フェイスブックの県警公式アカウントを登録する留学生

 外国人に効果的に防犯情報を届けるため、群馬県警は外国人の利用者が多いフェイスブック(FB)の公式アカウントを開設した。文化庁などが推奨する「やさしい日本語」を使い、FBの翻訳機能と組み合わせることで、緊急性が高い情報を素早く届ける。県警によると、外国人向けのFB開設は全国の警察で初めて。15日は前橋市で留学生に周知し、さっそく登録してもらった。

 県警のアンケートに昨年答えた県内の外国人611人の中で最もよく使われている交流サイト(SNS)がFBだった。県警は普段、防犯メールやホームページ、ツイッターなどで情報を発信しているが、新たに開設することにした。

 FBに投稿するのは犯罪発生などの急を要する情報と、事故防止や暮らしの安全確保につながる内容など。速報性を重視する情報は日本語で素早く投稿し、翻訳機能などを活用して読んでもらう。緊急性の低い情報は多言語の文章を作った上で発信する。今後、各署を通じて管内の外国人にアカウントを周知する。

 15日は同市のNIPPONおもてなし専門学校前橋校で、入学したばかりの10~20代の11カ国の留学生60人を対象に、県警の担当者が登録を促した。

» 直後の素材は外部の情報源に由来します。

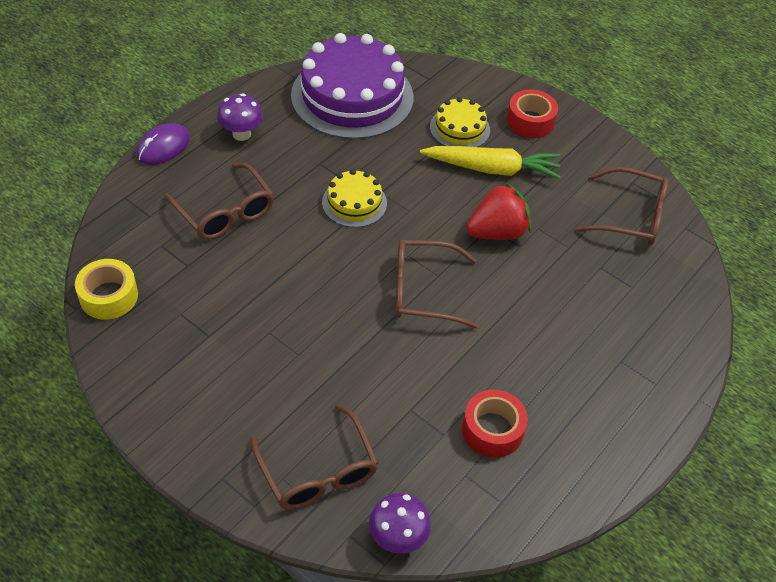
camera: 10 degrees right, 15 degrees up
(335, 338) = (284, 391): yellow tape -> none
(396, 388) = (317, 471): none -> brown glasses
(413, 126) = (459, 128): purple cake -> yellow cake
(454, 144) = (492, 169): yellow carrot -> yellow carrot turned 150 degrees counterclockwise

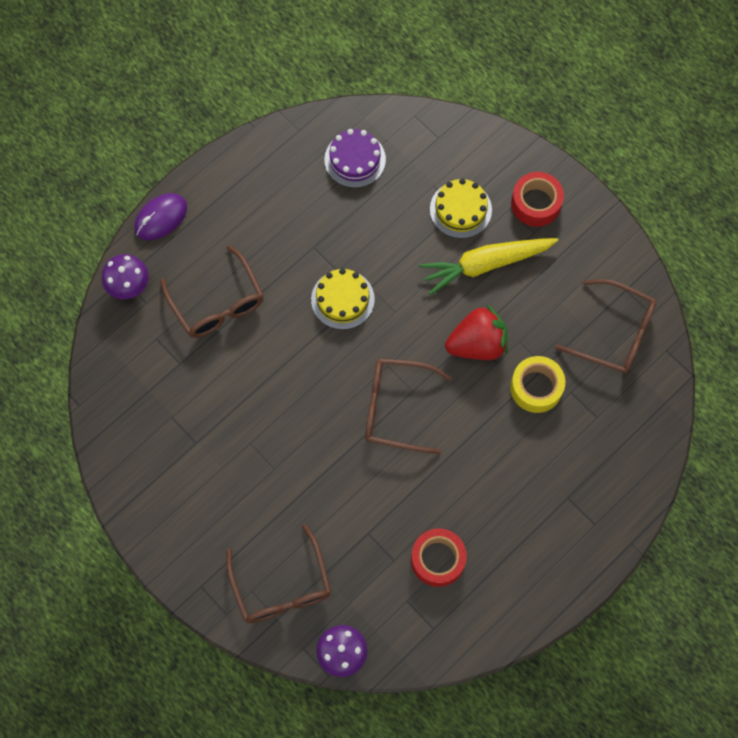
camera: 10 degrees right, 20 degrees up
(109, 296) = (108, 393): yellow tape -> yellow tape (536, 387)
(241, 134) = (238, 205): purple mushroom -> purple mushroom (129, 286)
(352, 96) = (355, 159): purple cake -> purple cake, size x0.48
(492, 169) = (485, 264): yellow carrot -> yellow carrot turned 150 degrees clockwise

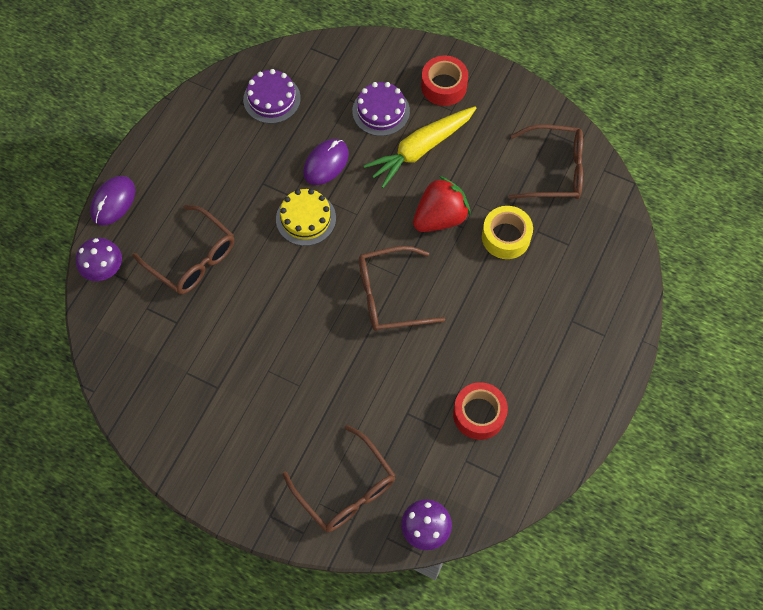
camera: 20 degrees left, 5 degrees down
(384, 247) = (326, 163): none -> purple mouse
(460, 209) = (381, 111): yellow cake -> purple cake

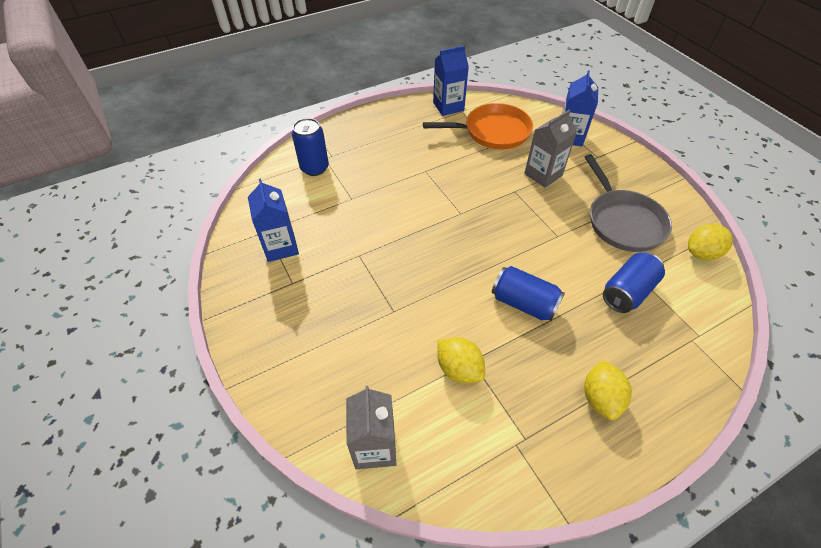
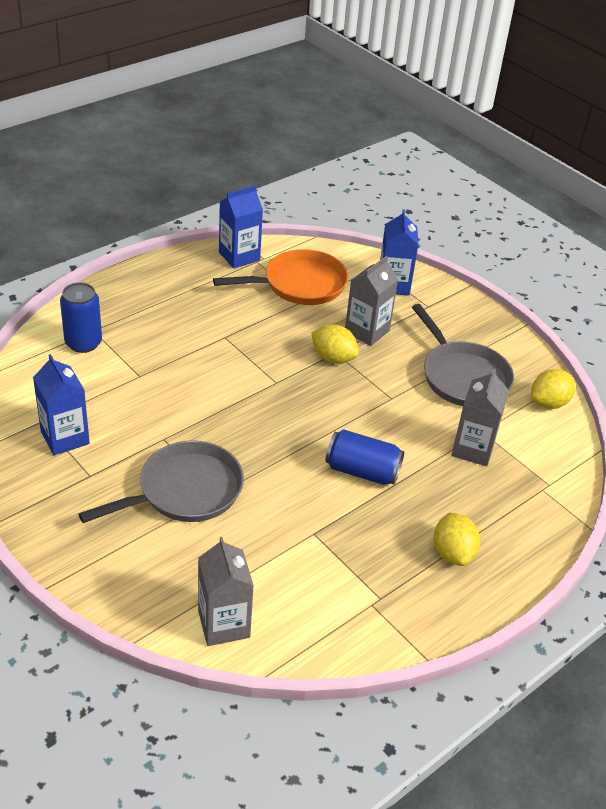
camera: 15 degrees left, 10 degrees down
(367, 306) = (185, 491): none -> grey pan
(459, 369) = (301, 542): yellow lemon -> yellow lemon (333, 358)
(627, 292) = (473, 449): blue can -> grey carton

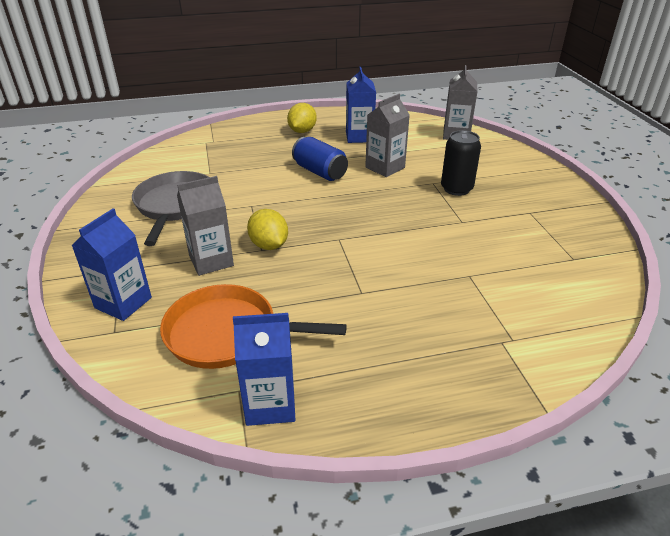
camera: 150 degrees left, 5 degrees down
(65, 437) = (550, 241): blue carton -> blue carton (359, 137)
(83, 343) = (526, 326): blue can -> none
(185, 491) = (456, 189): grey pan -> black can
(473, 449) = (229, 166): grey carton -> grey carton (385, 167)
(549, 403) = (137, 176): yellow lemon -> none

 バングラデシュ出身のムルシェド・エムディ・ヌルルさん(28)は「投稿に振り仮名があって分かりやすかった。将来は日本で就職したい」、ブラジル出身のサトウ・ポスチンゲル・サラ・マユミさん(18)は「FBは毎朝見ている。日本のルールを守りながら皆と生活したい」と語った。

 県警の通訳・多文化共生技能指導官に指定されている外国人総合対策室の村尾将警部補(49)は「FBなら日本のルールが在留外国人に行き渡る。加害者にも被害者にもしないため、まず犯罪が身近にあることを知ってほしい」と話した。

 この日は同対策室が薬物乱用防止について、前橋署が生活や交通のルール、110番、地震や台風への備えなどについて講話した。